During the 3 or 4 days that it took to clean and reorganize, I would pick up various objects, books, tools, and drawings and say, "what!?" This lead to stories of where she got a book, what sparked an idea, why there was a book on having a baby in her collection (!), what medieval looking tools are actually used for, and why a certain item had to be kept or put in a certain place in the studio. Every artist has a system for working. And while mine may not be the same as my mother's, glimpsing those 30 years of experience and knowing that I was going to have to work within them was a great forerunner to my humility as an apprentice.

Wednesday, April 8, 2009

An Apprentice

An apprentice is someone seeking to learn their calling by practical experience from a skilled worker already established in that trade. An apprentice by ancient standards was actually bound, like a slave, to the master. You may recognize this from certain movies; the father and mother "giving" their son away, almost signing him off, to be completely at the mercy of the master. Often, though, an apprenticeship is found within a family. A father would apprentice his sons in the family trade, most likely passed down for generations.

Both master and apprentice alike took this very seriously. Some cultures were more strict than others (and still are!). Read the following few lines from an ancient Hindu text at a pottery in India:

"The apprentice looked at the artisans ... as the ones who will open inner doors so that precise skill begins to come and unfold within them.

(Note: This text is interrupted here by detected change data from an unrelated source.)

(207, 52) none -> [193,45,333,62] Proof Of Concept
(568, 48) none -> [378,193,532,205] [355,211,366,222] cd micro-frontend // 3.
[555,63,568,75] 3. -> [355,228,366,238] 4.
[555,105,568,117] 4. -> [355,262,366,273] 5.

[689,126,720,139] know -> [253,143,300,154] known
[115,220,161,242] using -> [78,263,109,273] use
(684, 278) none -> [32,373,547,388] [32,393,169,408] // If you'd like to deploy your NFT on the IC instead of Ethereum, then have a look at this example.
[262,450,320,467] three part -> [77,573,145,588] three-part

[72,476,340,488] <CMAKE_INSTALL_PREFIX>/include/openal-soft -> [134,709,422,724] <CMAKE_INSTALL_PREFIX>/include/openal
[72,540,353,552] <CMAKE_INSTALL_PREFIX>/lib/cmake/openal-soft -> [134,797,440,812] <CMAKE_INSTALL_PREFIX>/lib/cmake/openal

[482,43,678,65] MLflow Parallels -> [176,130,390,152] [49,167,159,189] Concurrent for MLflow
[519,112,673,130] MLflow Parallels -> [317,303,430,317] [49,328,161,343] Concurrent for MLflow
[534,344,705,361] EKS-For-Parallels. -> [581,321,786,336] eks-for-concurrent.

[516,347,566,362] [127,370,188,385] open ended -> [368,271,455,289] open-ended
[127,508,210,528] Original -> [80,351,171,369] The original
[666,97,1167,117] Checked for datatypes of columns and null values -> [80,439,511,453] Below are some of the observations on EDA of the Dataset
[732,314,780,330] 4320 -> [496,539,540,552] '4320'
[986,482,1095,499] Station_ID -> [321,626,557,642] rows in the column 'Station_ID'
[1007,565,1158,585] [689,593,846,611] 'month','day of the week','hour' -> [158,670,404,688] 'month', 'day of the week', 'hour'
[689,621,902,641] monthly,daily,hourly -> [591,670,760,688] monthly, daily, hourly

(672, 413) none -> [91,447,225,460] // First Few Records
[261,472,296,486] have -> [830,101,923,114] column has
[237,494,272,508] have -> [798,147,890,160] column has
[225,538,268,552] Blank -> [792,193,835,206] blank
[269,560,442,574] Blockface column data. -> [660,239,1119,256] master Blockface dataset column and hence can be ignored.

Therefore, each of the apprentices approached his artisan or executive in a very humble and open way, being careful never to relate to him as a physical person or to seek special favors from him that the others did not receive. The artisans and executives were very careful also that they did not show any favoritism among their apprentices. This allowed each one to qualify himself only by his skills. Each artisan and executive ... distinguished themselves by their skills and abilities to pass them on in a transparent and humble way to others. For there was only one reward, that of excellence and precision in what they did produce..."

When I began work today, I told my "artisan" about the excerpt above. She told me a little more about the tradition in Japan; they don't explain. The apprentice must learn almost primarily by observation. But an apprentice does not just sit and watch. If you imagine an office where you have to start out "in the mail room". You copy papers, get people coffee and lunch, clean the office microwave, answer phones, and regularly ship things via UPS. The CEO rarely even sees you and you don't do anything directly relating to business. At the large potteries, that's the way it works. The apprentices must work their way up, not by time but by proving their skill. They clean the studio, dig clay, process the clay, make and clean tools, wedge the clay, and before electric wheels they actually turned the wheel for the master (I will hopefully get a chance to explain all of these things). An apprentice didn't get to throw (the verb for turning the clay on the wheel) until much later in the process. Towards the end of their apprenticeship, many were required to submit their "masterpiece" to a group of masters. It would be inspected and, hopefully, approved. Once they pass this last test, they would be considered freemen.

Today, there are standards, legislation, and committees regarding apprenticeships. People are no longer indentured. Industry and modern technology drastically changed the apprentice's place in a trade. But the apprentice is still alive and well through all of these changes.

My grandmother was a potter, my mother is a potter, and I am a potter. I love being able to work in our small family tradition! But you know, I didn't really have a choice ... not because I am indentured (!), but because I have art going back many generations on both sides of my family and it is coursing through my veins.

So, at the end of the day today, my mom turned to me and said, "I wonder how its going to be when I stop looking at you and talking to you...", as if we were going to embark on the old style of master and apprentice, "being careful never to relate to [each other] as a physical person." Ha! Thank goodness for a little modernity!